The story has two chapters. Chapter one stems from last week, and relates to a print media story. It was an auto review, and the subject was the new (I'm presuming) Honda Civic Hybrid. The writer's point seemed to be primarily that while it was a nice car, only bleeding-heart tree-huggers should buy it, because it cost about $8000 more than the regular Civic and you'd wait a long time before saving enough on gas to pay for the difference.
Now, I don't have the precise numbers in front of me, but I did a back-of-an-envelope calculation and what I found was that, presuming an average price for unleaded regular of $3.00 (higher than today's price, but not unreasonable as a projection for the next couple of years), it would take about 36,000 miles to save that $8000 price difference. I don't know about you, but I keep a car a lot longer than 36,000 miles. Most people do. At least, most people who buy rather than lease. But the article didn't even mention lease rates, so go figure.
Then, this morning ... chapter two. I'm listening, on NPR, to a bit about how prepared foods (in this case, cookies) which label themselves as containing "zero grams trans-fat" can, in fact, contain trans-fats. So long as the amount is less than one-half gram per serving (as defined in the nutritional content label), FDA regulations allow the number of grams to be rounded down to zero. No big surprise to anyone paying attention.

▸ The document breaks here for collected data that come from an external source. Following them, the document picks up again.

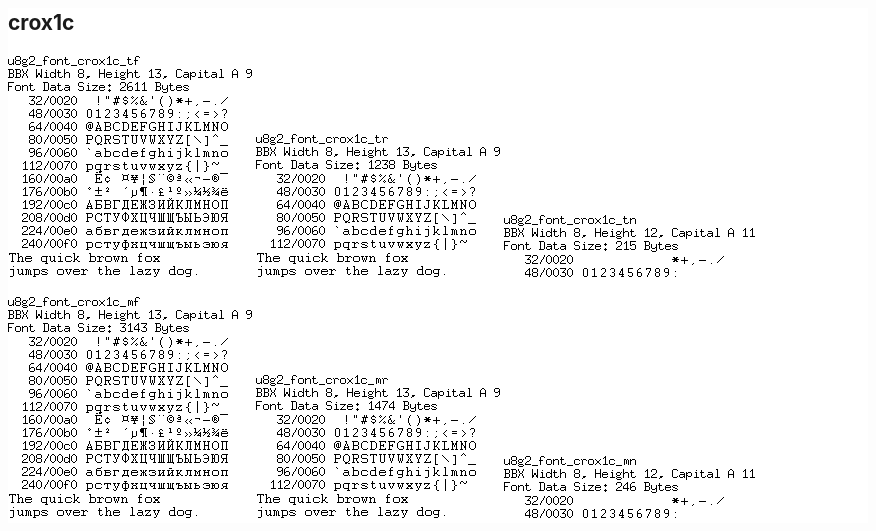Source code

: ## crox1c
![fntpic/u8g2_font_crox1c_tf.png](fntpic/u8g2_font_crox1c_tf.png)
![fntpic/u8g2_font_crox1c_tr.png](fntpic/u8g2_font_crox1c_tr.png)
![fntpic/u8g2_font_crox1c_tn.png](fntpic/u8g2_font_crox1c_tn.png)

![fntpic/u8g2_font_crox1c_mf.png](fntpic/u8g2_font_crox1c_mf.png)
![fntpic/u8g2_font_crox1c_mr.png](fntpic/u8g2_font_crox1c_mr.png)
![fntpic/u8g2_font_crox1c_mn.png](fntpic/u8g2_font_crox1c_mn.png)
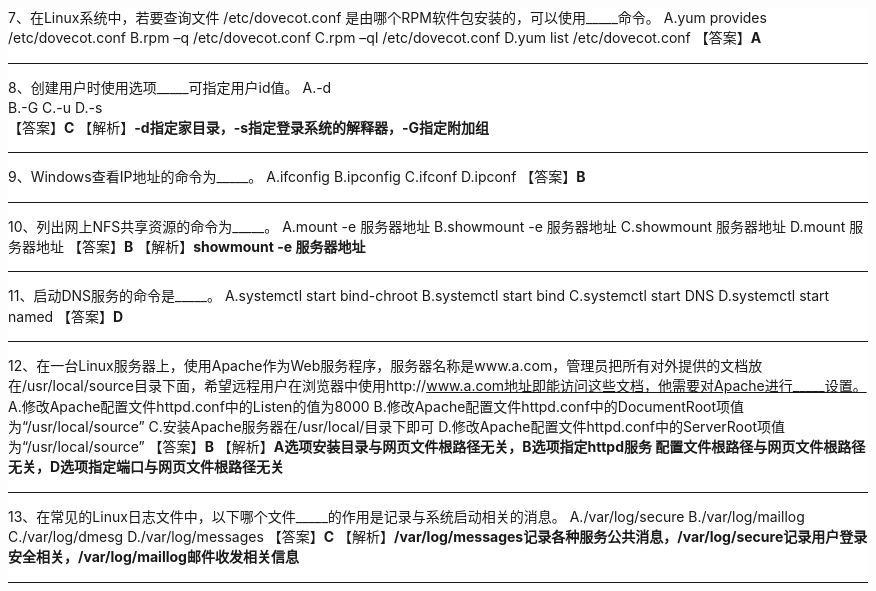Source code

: 7、在Linux系统中，若要查询文件 /etc/dovecot.conf 是由哪个RPM软件包安装的，可以使用_____命令。
A.yum provides /etc/dovecot.conf 
B.rpm –q /etc/dovecot.conf 
C.rpm –ql /etc/dovecot.conf 
D.yum list /etc/dovecot.conf 
【答案】**A**

---
8、创建用户时使用选项_____可指定用户id值。
A.-d  
B.-G 
C.-u 
D.-s  
【答案】**C**
【解析】**-d指定家目录，-s指定登录系统的解释器，-G指定附加组**

---
9、Windows查看IP地址的命令为_____。
A.ifconfig 
B.ipconfig 
C.ifconf 
D.ipconf 
【答案】**B**

---
10、列出网上NFS共享资源的命令为_____。
A.mount -e 服务器地址 
B.showmount -e 服务器地址 
C.showmount 服务器地址 
D.mount 服务器地址 
【答案】**B**
【解析】**showmount  -e  服务器地址**

---
11、启动DNS服务的命令是_____。
A.systemctl  start  bind-chroot 
B.systemctl  start  bind 
C.systemctl  start  DNS 
D.systemctl   start  named 
【答案】**D**

---
12、在一台Linux服务器上，使用Apache作为Web服务程序，服务器名称是www.a.com，管理员把所有对外提供的文档放在/usr/local/source目录下面，希望远程用户在浏览器中使用http://www.a.com地址即能访问这些文档，他需要对Apache进行_____设置。
A.修改Apache配置文件httpd.conf中的Listen的值为8000 
B.修改Apache配置文件httpd.conf中的DocumentRoot项值为“/usr/local/source” 
C.安装Apache服务器在/usr/local/目录下即可 
D.修改Apache配置文件httpd.conf中的ServerRoot项值为“/usr/local/source” 
【答案】**B**
【解析】**A选项安装目录与网页文件根路径无关，B选项指定httpd服务 配置文件根路径与网页文件根路径无关，D选项指定端口与网页文件根路径无关**

---
13、在常见的Linux日志文件中，以下哪个文件_____的作用是记录与系统启动相关的消息。
A./var/log/secure 
B./var/log/maillog 
C./var/log/dmesg 
D./var/log/messages 
【答案】**C**
【解析】**/var/log/messages记录各种服务公共消息，/var/log/secure记录用户登录安全相关，/var/log/maillog邮件收发相关信息**

---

But apparently the radio reporter wasn't paying attention, because after bringing in the information that negative health effects (increased low-density lipo-proteins or "bad cholesterol") were detected at 8 grams of trans-fat per day, she promptly concluded that you'd have to eat a whole package of cookies to ever reach that level. Hmmm, ... half a gram per cookie divided into 8 grams is a whole package? Like, the package only contains 16 or 17 cookies? (FWIW, we're talking Oreos and Chips Ahoy here -- their packages typically contain a lot more cookies than that.)
Maybe it's just me, but I think if you're a professional, paid to do a story on a fuel-efficient automobile or the nutritional value of food, you should be expected to do basic arithmetic, and to draw a defensible conclusion from the answer. If that's not a reasonable expectation, then there's little hope for meaningful coverage of global climate disruption, where analysis depends not just on algebra but -- whisper it with me -- multivariate regression and even ... calculus!
Maybe that's part of the reason climate-change deniers get coverage far out of proportion to their information content -- their story is so much easier for the numerically challenged to recite. If so, we need to increase the math requirements for our journalism majors.